I wanted it back. Badly. The need flamed within me, sudden, urgent.
And there was only one place in China that I could think of: Yunnan. It was the first place I did solo backpacking in 2013, and it is no exaggeration to say that the trip changed travel for me forever. I’ve since been to every Chinese province and region, and other trips have left me with deeper impressions. But no other place symbolizes opportunity to me than Yunnan.

There was less than a month before I’d be setting out. I wanted to go someplace I could never go on my own. I wanted to get as far away from Shanghai has possible, after obediently staying put for so long. I looked into hiking opportunities, going through Amiwa Trek for a week of hiking in Yunnan.

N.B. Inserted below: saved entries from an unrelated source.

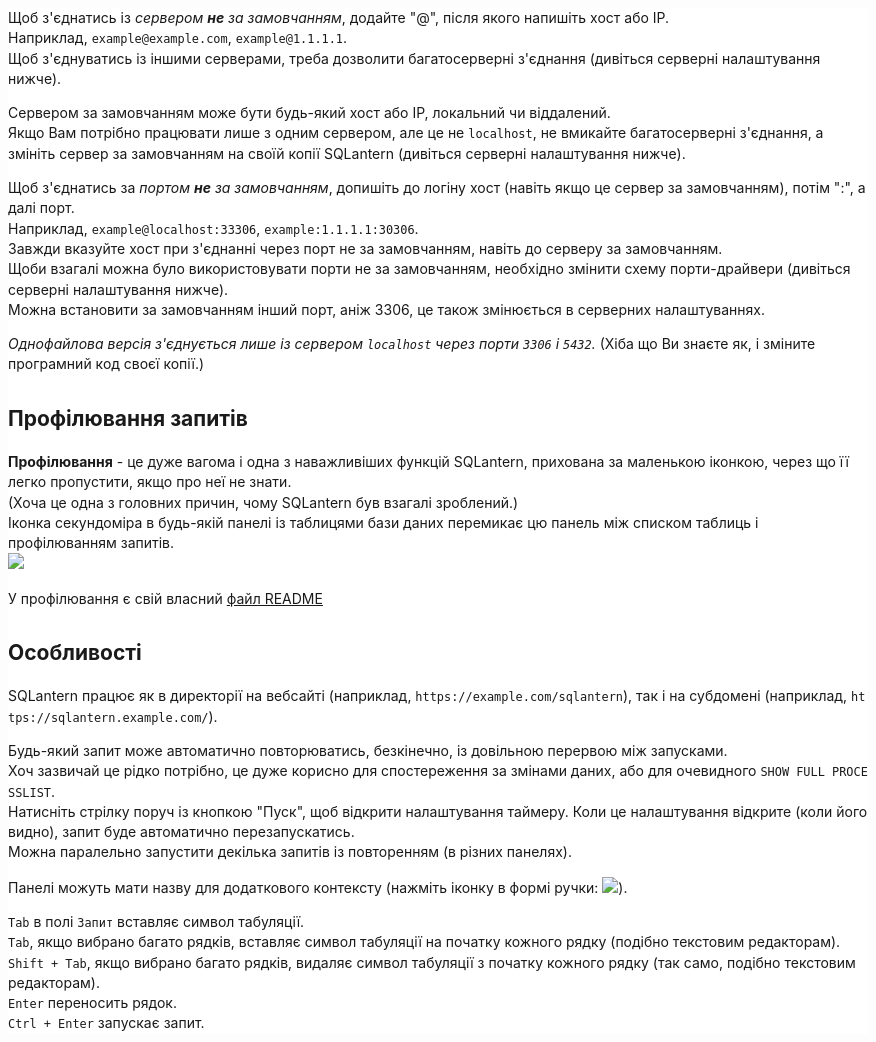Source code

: Щоб з'єднатись із _сервером **не** за замовчанням_, додайте "@", після якого напишіть хост або IP.\
Наприклад, `example@example.com`, `example@1.1.1.1`.\
Щоб з'єднуватись із іншими серверами, треба дозволити багатосерверні з'єднання (дивіться серверні налаштування нижче).

Сервером за замовчанням може бути будь-який хост або IP, локальний чи віддалений.\
Якщо Вам потрібно працювати лише з одним сервером, але це не `localhost`, не вмикайте багатосерверні з'єднання, а змініть сервер за замовчанням на своїй копії SQLantern (дивіться серверні налаштування нижче).

Щоб з'єднатись за _портом **не** за замовчанням_, допишіть до логіну хост (навіть якщо це сервер за замовчанням), потім ":", а далі порт.\
Наприклад, `example@localhost:33306`, `example:1.1.1.1:30306`.\
Завжди вказуйте хост при з'єднанні через порт не за замовчанням, навіть до серверу за замовчанням.\
Щоби взагалі можна було використовувати порти не за замовчанням, необхідно змінити схему порти-драйвери (дивіться серверні налаштування нижче).\
Можна встановити за замовчанням інший порт, аніж 3306, це також змінюється в серверних налаштуваннях.

_Однофайлова версія з'єднується лише із сервером `localhost` через порти `3306` і `5432`._
(Хіба що Ви знаєте як, і зміните програмний код своєї копії.)

## Профілювання запитів
**Профілювання** - це дуже вагома і одна з наважливіших функцій SQLantern, прихована за маленькою іконкою, через що її легко пропустити, якщо про неї не знати.\
(Хоча це одна з головних причин, чому SQLantern був взагалі зроблений.)\
Іконка секундоміра в будь-якій панелі із таблицями бази даних перемикає цю панель між списком таблиць і профілюванням запитів.\
![](https://sqlantern.com/images/uk_profiler_overview.jpg)

У профілювання є свій власний [файл README](README_profiler_uk.md)

## Особливості
SQLantern працює як в директорії на вебсайті (наприклад, `https://example.com/sqlantern`), так і на субдомені (наприклад, `https://sqlantern.example.com/`).

Будь-який запит може автоматично повторюватись, безкінечно, із довільною перервою між запусками.\
Хоч зазвичай це рідко потрібно, це дуже корисно для спостереження за змінами даних, або для очевидного `SHOW FULL PROCESSLIST`.\
Натисніть стрілку поруч із кнопкою "Пуск", щоб відкрити налаштування таймеру. Коли це налаштування відкрите (коли його видно), запит буде автоматично перезапускатись.\
Можна паралельно запустити декілька запитів із повторенням (в різних панелях).

Панелі можуть мати назву для додаткового контексту (нажміть іконку в формі ручки: ![](https://sqlantern.com/images/icon_custom_name.png)).

`Tab` в полі `Запит` вставляє символ табуляції.\
`Tab`, якщо вибрано багато рядків, вставляє символ табуляції на початку кожного рядку (подібно текстовим редакторам).\
`Shift + Tab`, якщо вибрано багато рядків, видаляє символ табуляції з початку кожного рядку (так само, подібно текстовим редакторам).\
`Enter` переносить рядок.\
`Ctrl + Enter` запускає запит.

We went to the Haba mountain range, which is also where the Tiger Leaping Gorge Trail is located. But I, two other hikers, and our guide, Amiao, went instead up (and up and up and up) a small path to an Yi village, where we admired the gorge from far above where most hikers went. Then, we went to Yubeng, outside of Shangri-La, where we got to see a glacier lake, a forest of rock cairns (wherein we also made one!), and a sacred waterfall where Tibetans made pilgrimages to race through icy waters to stay well all year.
Some of my favorite memories are the moments of stillness, when we, cold and tired from the rain, sat around a fire with some Tibetans and shared bread, jerky, and milk tea, our jackets steaming as the water evaporated off of us. A moment could feel so infinite when it had space to reverberate.
Of course, there is no returning to the past. This was a completely different trip than my first one in 2013, mainly because I am a completely different person. I wrote in my journal in 2013 that I was a cup waiting to be filled, for the universe to tell me the measure of myself and all I could do. Now, in 2020, after spending months being the one to fact-check the body count for articles, after my own body has become a marker for everything that’s transpired in the years since, I was a cup too full, hoping to be emptied, then filled with something better. The universe couldn’t tell me the measure of myself. Only I could do that, step by step.